Food In History by Reay Tannahill (New York: Stein and Day, 1973)

I read Food In History years before I thought about studying food history; at the time I just thought it was an interesting book to check out from the library.  It was one of two food history books that percolated in the back of my mind for about a decade before I decided to go back to college and get a PhD in history (the other book is Bacon, Beans, and Galantines, by Joseph Conlin, about what gold miners in the 19th century ate).  It’s a book that influenced me by showing me that food history can be serious subject matter while at the same time being entertaining.

Food In History is a big book—almost 400 pages of text, plus a bibliography, notes, index, etc.—and it covers a lot of material in those pages.  The title accurately sums up the contents, since the book traces the history of food from before the development of agriculture all the way through the 1970s, and Tannahill ends the book by taking a look ahead at what she believed would happen in the late 20th century.

The book is divided into six parts, which look at, in turn, the prehistoric world; the Near-East, Egypt, and Europe through 1000 AD; Asia and the Arab world through 1000 AD; Europe from 1000-1500 AD; the World from 1490-1800 (so it includes colonization); and the modern world from 1800 to the 1970s.  Much of the coverage focuses on Europe and, after 1500, America, but Tannahill does a good job of at least touching on what was happening around the world during most of the time periods she looks at.

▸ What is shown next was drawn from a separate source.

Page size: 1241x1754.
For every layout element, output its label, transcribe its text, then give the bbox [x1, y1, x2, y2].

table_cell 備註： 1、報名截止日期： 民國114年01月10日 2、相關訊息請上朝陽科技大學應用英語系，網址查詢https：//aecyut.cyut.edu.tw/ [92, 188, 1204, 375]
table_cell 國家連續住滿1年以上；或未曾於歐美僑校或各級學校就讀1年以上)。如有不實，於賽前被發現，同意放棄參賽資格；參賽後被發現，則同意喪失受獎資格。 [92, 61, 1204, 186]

The book was published in 1973, and reading it today I’m struck by two things: how much she covers and how different the book would be if it was published today.

In terms of coverage, I’m not sure that the equivalent of this book could be written today.  Historians these days focus their research on particular times and places—for example, my specialty is post-World War II America.  It’s very hard for historians to write knowledgeably and accurately about times and locations outside of their specialty since each topic has its own special concerns.  I would be lost in writing a history of Britain, since some of the big themes in British history, like royalty and the role of religion, either don’t exist or are completely different in American history.  The problem would be magnified if I tried to write a history that included not just Britain but the entire world, all the way back through history.  The main rule for historians is to try to Get It Right, and any historian who today tried to write this book would be setting themselves up for failure (and for blisteringly negative reviews)

Tannahill wrote in a period when, frankly, not many people thought food history was an important subject, and so there wasn’t much published on the topic (and much of what was published was junk that wasn’t actually true).  Today, though, food history is growing in popularity, and dozens of new books appear every year with new information on the topic.  This is another reason why an entirely updated Food In History is unlikely to be published any time soon—there’s just too much information out there now.  The book’s index lists only five pages where African foods are mentioned, while a search on Amazon for “African food history” brings up entire books on the subject.  Harvey Levenstein’s 2003 book Paradox of Plenty is about the length of Food In History, it only covers American food since the 1870s, and it doesn’t even go into details about most of the subjects it touches on.

For the period it was written Food In History is a very good book.  Tannahill used what was available to write the book, including lots of classical Greek and Roman texts and archeological evidence, and her writing style is quite engaging.  While the book is certainly not the last word on the subject of food history, it is certainly a good starting point for anyone interested in knowing more about the topic, or anyone interested in history in general.